- [Given instruction]:
Please locate every line in the data below that contains the string "drawn", treating uppercase and lowercase as different, and copy each of those lines.
Start Source material
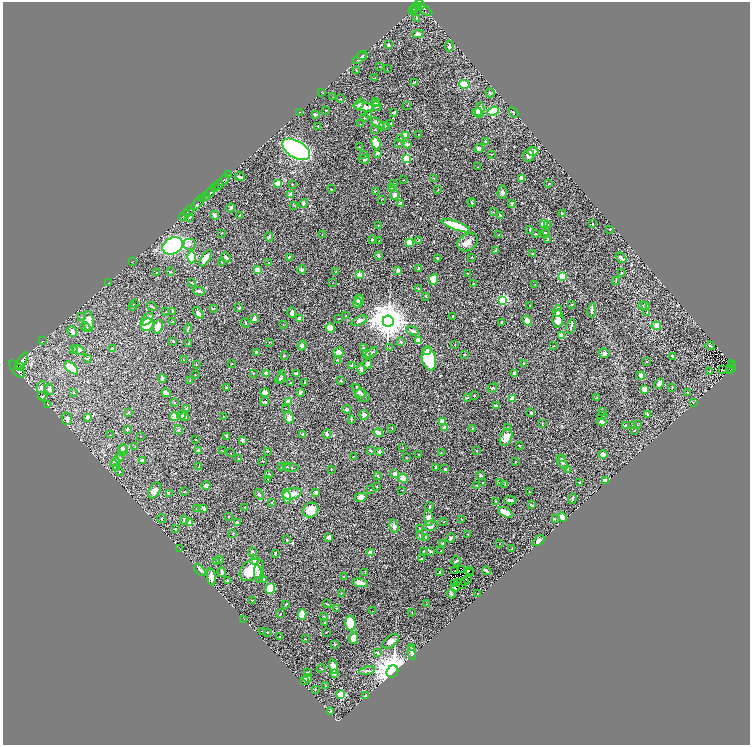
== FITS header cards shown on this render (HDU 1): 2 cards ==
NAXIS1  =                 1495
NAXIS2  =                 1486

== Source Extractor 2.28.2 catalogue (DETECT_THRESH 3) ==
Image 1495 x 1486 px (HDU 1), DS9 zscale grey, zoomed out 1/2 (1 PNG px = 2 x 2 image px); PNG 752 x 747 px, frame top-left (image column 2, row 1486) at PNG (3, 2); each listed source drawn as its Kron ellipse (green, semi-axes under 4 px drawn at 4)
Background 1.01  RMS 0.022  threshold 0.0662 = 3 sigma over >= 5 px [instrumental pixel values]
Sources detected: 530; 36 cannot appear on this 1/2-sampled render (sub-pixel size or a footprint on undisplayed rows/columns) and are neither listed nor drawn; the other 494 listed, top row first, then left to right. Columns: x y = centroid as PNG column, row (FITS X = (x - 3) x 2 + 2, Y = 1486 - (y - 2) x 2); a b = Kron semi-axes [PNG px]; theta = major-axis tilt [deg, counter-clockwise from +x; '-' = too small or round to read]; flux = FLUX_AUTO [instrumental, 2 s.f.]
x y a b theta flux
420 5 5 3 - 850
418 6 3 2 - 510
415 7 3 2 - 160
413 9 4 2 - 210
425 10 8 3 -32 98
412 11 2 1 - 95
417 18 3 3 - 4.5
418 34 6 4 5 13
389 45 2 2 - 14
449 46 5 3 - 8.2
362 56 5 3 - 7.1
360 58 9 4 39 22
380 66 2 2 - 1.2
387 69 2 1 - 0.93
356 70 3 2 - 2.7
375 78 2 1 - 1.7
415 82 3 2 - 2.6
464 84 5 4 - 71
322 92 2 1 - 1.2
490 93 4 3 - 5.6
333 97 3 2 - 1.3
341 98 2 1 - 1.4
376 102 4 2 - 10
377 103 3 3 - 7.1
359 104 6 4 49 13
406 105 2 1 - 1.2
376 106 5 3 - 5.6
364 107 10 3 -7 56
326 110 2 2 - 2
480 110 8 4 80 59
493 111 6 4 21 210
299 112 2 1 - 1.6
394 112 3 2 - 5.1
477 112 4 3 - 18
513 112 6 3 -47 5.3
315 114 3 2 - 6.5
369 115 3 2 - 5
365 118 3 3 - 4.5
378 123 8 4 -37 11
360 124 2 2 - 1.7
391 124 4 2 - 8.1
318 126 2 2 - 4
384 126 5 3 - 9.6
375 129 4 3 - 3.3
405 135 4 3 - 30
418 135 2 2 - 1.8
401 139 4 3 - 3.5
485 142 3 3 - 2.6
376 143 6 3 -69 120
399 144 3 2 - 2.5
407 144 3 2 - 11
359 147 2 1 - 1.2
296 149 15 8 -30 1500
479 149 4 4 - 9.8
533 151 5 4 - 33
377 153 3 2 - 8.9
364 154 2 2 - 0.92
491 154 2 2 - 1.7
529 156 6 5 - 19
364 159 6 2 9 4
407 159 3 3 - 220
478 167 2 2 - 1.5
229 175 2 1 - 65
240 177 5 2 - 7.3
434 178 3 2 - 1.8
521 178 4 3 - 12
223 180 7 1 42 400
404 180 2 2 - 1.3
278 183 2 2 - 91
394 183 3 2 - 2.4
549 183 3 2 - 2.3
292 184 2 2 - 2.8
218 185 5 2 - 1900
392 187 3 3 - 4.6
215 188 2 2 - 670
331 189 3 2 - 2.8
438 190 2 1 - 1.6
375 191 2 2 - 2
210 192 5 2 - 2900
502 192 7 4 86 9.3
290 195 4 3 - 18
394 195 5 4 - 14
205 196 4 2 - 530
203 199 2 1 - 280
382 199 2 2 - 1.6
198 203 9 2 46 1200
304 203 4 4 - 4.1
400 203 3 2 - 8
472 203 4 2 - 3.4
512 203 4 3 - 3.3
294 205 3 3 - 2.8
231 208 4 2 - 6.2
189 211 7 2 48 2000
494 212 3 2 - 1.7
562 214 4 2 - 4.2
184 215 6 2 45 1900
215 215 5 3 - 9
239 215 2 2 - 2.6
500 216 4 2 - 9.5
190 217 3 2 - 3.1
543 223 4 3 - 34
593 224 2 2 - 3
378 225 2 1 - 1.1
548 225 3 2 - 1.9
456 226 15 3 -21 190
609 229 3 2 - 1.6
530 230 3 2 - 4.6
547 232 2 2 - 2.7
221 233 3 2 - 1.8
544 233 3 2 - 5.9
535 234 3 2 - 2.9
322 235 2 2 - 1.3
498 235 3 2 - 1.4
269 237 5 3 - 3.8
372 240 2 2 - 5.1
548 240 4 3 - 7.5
End Source material
- [Response]:
Image 1495 x 1486 px (HDU 1), DS9 zscale grey, zoomed out 1/2 (1 PNG px = 2 x 2 image px); PNG 752 x 747 px, frame top-left (image column 2, row 1486) at PNG (3, 2); each listed source drawn as its Kron ellipse (green, semi-axes under 4 px drawn at 4)
Sources detected: 530; 36 cannot appear on this 1/2-sampled render (sub-pixel size or a footprint on undisplayed rows/columns) and are neither listed nor drawn; the other 494 listed, top row first, then left to right. Columns: x y = centroid as PNG column, row (FITS X = (x - 3) x 2 + 2, Y = 1486 - (y - 2) x 2); a b = Kron semi-axes [PNG px]; theta = major-axis tilt [deg, counter-clockwise from +x; '-' = too small or round to read]; flux = FLUX_AUTO [instrumental, 2 s.f.]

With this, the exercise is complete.